**WHAT IS NEEDED**
Rewrite the listing below, changing every "label" to "category" and keeping everything else the same. Omit the pictures from your version.

────────

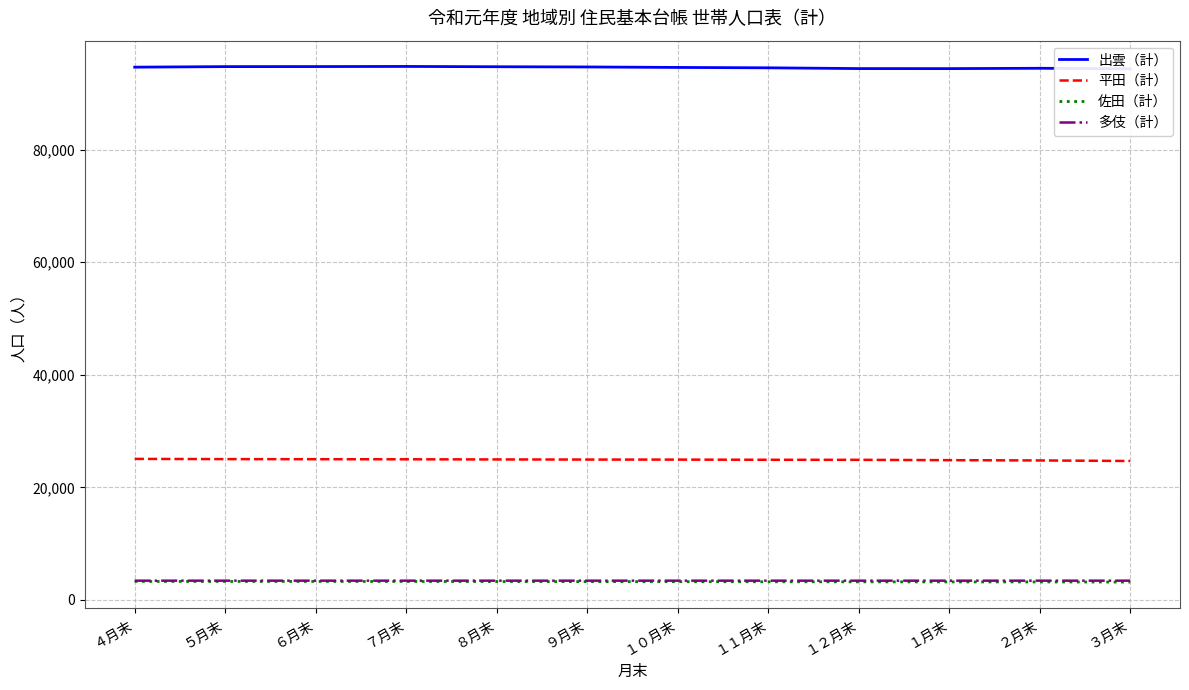

At which label does 出雲（計） first exceed 94637?

５月末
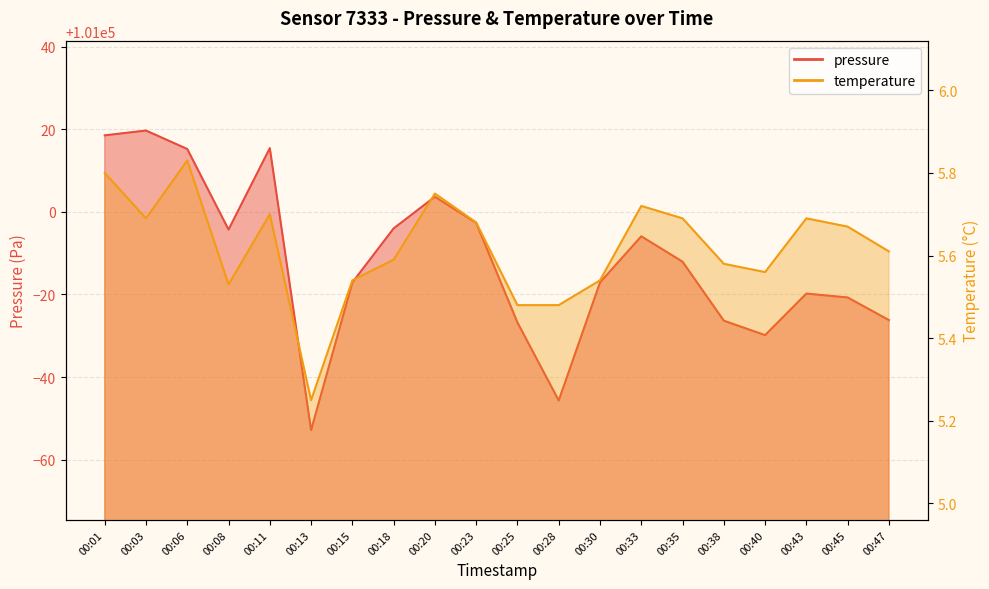

Which label corresponds to the smallest value in the chart?

00:13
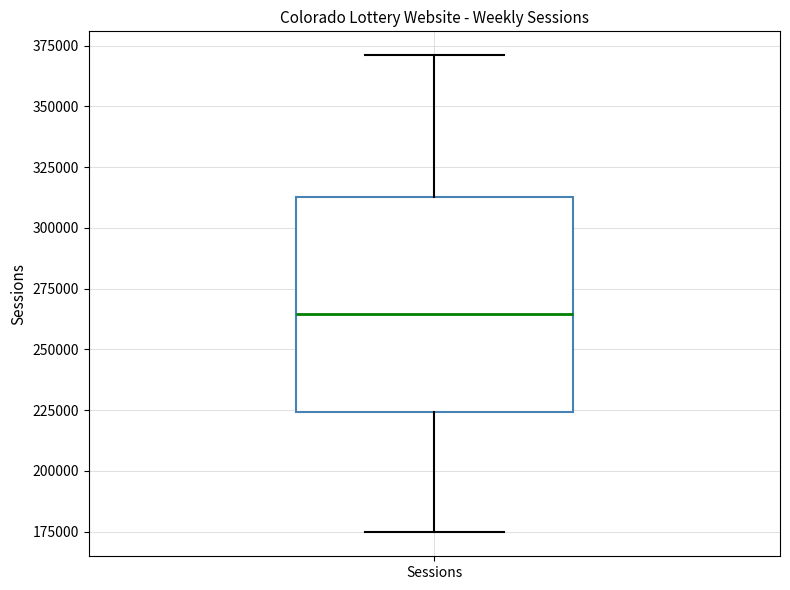

Transcribe this box plot: give where the median line is, the range the box spans, and where the two whiskers end, as read against the y-axis. The values are not printed on the chart, so give them approximately, as read against the axis.

median 265000, box 225000 to 315000, whiskers 175000 to 370000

────────

**RESPONSE TO THE TASK**
At which category does 出雲（計） first exceed 94637?

５月末

Which category corresponds to the smallest value in the chart?

00:13

Transcribe this box plot: give where the median line is, the range the box spans, and where the two whiskers end, as read against the y-axis. The values are not printed on the chart, so give them approximately, as read against the axis.

median 265000, box 225000 to 315000, whiskers 175000 to 370000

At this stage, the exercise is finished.